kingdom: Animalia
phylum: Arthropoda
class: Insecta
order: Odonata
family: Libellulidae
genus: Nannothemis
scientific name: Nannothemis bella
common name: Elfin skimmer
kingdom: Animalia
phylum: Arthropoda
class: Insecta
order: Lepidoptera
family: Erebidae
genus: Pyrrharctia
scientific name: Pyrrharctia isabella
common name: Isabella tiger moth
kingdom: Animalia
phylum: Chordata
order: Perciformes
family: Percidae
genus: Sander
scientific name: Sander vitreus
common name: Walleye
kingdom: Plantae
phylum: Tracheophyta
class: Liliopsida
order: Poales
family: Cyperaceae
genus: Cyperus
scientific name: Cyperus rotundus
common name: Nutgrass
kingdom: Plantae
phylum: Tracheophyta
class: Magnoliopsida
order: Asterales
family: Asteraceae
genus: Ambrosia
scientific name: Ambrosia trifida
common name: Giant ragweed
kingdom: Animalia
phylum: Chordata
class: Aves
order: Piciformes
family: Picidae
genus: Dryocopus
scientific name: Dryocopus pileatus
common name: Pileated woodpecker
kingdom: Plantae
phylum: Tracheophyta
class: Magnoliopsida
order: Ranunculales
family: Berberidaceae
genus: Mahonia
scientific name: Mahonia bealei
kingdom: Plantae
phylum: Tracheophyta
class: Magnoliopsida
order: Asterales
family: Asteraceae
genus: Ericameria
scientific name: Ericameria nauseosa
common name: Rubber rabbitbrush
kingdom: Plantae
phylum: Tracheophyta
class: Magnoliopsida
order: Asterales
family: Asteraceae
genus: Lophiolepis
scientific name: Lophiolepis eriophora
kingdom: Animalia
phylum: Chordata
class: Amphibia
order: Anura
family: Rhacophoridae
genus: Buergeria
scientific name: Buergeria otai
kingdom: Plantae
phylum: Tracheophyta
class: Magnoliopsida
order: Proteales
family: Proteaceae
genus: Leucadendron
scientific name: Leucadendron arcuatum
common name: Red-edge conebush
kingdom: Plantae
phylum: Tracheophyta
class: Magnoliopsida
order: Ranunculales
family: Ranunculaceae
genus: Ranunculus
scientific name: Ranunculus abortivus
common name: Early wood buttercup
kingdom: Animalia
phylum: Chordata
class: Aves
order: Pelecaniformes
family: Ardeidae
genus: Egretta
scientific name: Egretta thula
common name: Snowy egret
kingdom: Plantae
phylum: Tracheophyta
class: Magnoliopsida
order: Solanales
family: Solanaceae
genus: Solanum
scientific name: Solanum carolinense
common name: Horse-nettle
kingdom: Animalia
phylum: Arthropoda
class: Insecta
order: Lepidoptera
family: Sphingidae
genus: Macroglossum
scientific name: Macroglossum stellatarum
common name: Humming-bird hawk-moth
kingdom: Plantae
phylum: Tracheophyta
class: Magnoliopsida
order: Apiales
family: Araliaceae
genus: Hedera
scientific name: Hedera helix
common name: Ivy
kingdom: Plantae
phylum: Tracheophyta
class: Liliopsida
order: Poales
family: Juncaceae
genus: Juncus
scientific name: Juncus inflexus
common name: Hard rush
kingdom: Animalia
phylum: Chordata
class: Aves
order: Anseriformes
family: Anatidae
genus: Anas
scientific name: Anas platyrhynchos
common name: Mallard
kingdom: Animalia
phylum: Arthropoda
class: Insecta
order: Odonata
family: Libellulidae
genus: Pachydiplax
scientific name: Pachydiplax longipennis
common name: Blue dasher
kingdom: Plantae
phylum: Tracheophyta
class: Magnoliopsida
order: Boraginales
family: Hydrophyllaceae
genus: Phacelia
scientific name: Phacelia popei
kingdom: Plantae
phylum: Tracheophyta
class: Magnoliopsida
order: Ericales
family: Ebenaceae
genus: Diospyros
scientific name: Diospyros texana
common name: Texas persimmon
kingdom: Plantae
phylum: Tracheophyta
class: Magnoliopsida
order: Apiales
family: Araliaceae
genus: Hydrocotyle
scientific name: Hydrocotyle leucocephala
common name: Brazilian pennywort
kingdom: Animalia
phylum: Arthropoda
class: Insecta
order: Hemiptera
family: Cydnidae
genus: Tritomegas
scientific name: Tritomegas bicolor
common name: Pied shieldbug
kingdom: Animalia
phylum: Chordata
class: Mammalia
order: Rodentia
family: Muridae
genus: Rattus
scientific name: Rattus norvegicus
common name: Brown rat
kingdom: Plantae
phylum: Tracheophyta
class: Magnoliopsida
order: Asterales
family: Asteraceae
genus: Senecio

* **TASK DESCRIPTION**
Rewrite every line of the records, swapping each "scientific name" for "binomial name" and leaving everything else as it is.

* **CORRECT OUTPUT**
kingdom: Animalia
phylum: Arthropoda
class: Insecta
order: Odonata
family: Libellulidae
genus: Nannothemis
binomial name: Nannothemis bella
common name: Elfin skimmer
kingdom: Animalia
phylum: Arthropoda
class: Insecta
order: Lepidoptera
family: Erebidae
genus: Pyrrharctia
binomial name: Pyrrharctia isabella
common name: Isabella tiger moth
kingdom: Animalia
phylum: Chordata
order: Perciformes
family: Percidae
genus: Sander
binomial name: Sander vitreus
common name: Walleye
kingdom: Plantae
phylum: Tracheophyta
class: Liliopsida
order: Poales
family: Cyperaceae
genus: Cyperus
binomial name: Cyperus rotundus
common name: Nutgrass
kingdom: Plantae
phylum: Tracheophyta
class: Magnoliopsida
order: Asterales
family: Asteraceae
genus: Ambrosia
binomial name: Ambrosia trifida
common name: Giant ragweed
kingdom: Animalia
phylum: Chordata
class: Aves
order: Piciformes
family: Picidae
genus: Dryocopus
binomial name: Dryocopus pileatus
common name: Pileated woodpecker
kingdom: Plantae
phylum: Tracheophyta
class: Magnoliopsida
order: Ranunculales
family: Berberidaceae
genus: Mahonia
binomial name: Mahonia bealei
kingdom: Plantae
phylum: Tracheophyta
class: Magnoliopsida
order: Asterales
family: Asteraceae
genus: Ericameria
binomial name: Ericameria nauseosa
common name: Rubber rabbitbrush
kingdom: Plantae
phylum: Tracheophyta
class: Magnoliopsida
order: Asterales
family: Asteraceae
genus: Lophiolepis
binomial name: Lophiolepis eriophora
kingdom: Animalia
phylum: Chordata
class: Amphibia
order: Anura
family: Rhacophoridae
genus: Buergeria
binomial name: Buergeria otai
kingdom: Plantae
phylum: Tracheophyta
class: Magnoliopsida
order: Proteales
family: Proteaceae
genus: Leucadendron
binomial name: Leucadendron arcuatum
common name: Red-edge conebush
kingdom: Plantae
phylum: Tracheophyta
class: Magnoliopsida
order: Ranunculales
family: Ranunculaceae
genus: Ranunculus
binomial name: Ranunculus abortivus
common name: Early wood buttercup
kingdom: Animalia
phylum: Chordata
class: Aves
order: Pelecaniformes
family: Ardeidae
genus: Egretta
binomial name: Egretta thula
common name: Snowy egret
kingdom: Plantae
phylum: Tracheophyta
class: Magnoliopsida
order: Solanales
family: Solanaceae
genus: Solanum
binomial name: Solanum carolinense
common name: Horse-nettle
kingdom: Animalia
phylum: Arthropoda
class: Insecta
order: Lepidoptera
family: Sphingidae
genus: Macroglossum
binomial name: Macroglossum stellatarum
common name: Humming-bird hawk-moth
kingdom: Plantae
phylum: Tracheophyta
class: Magnoliopsida
order: Apiales
family: Araliaceae
genus: Hedera
binomial name: Hedera helix
common name: Ivy
kingdom: Plantae
phylum: Tracheophyta
class: Liliopsida
order: Poales
family: Juncaceae
genus: Juncus
binomial name: Juncus inflexus
common name: Hard rush
kingdom: Animalia
phylum: Chordata
class: Aves
order: Anseriformes
family: Anatidae
genus: Anas
binomial name: Anas platyrhynchos
common name: Mallard
kingdom: Animalia
phylum: Arthropoda
class: Insecta
order: Odonata
family: Libellulidae
genus: Pachydiplax
binomial name: Pachydiplax longipennis
common name: Blue dasher
kingdom: Plantae
phylum: Tracheophyta
class: Magnoliopsida
order: Boraginales
family: Hydrophyllaceae
genus: Phacelia
binomial name: Phacelia popei
kingdom: Plantae
phylum: Tracheophyta
class: Magnoliopsida
order: Ericales
family: Ebenaceae
genus: Diospyros
binomial name: Diospyros texana
common name: Texas persimmon
kingdom: Plantae
phylum: Tracheophyta
class: Magnoliopsida
order: Apiales
family: Araliaceae
genus: Hydrocotyle
binomial name: Hydrocotyle leucocephala
common name: Brazilian pennywort
kingdom: Animalia
phylum: Arthropoda
class: Insecta
order: Hemiptera
family: Cydnidae
genus: Tritomegas
binomial name: Tritomegas bicolor
common name: Pied shieldbug
kingdom: Animalia
phylum: Chordata
class: Mammalia
order: Rodentia
family: Muridae
genus: Rattus
binomial name: Rattus norvegicus
common name: Brown rat
kingdom: Plantae
phylum: Tracheophyta
class: Magnoliopsida
order: Asterales
family: Asteraceae
genus: Senecio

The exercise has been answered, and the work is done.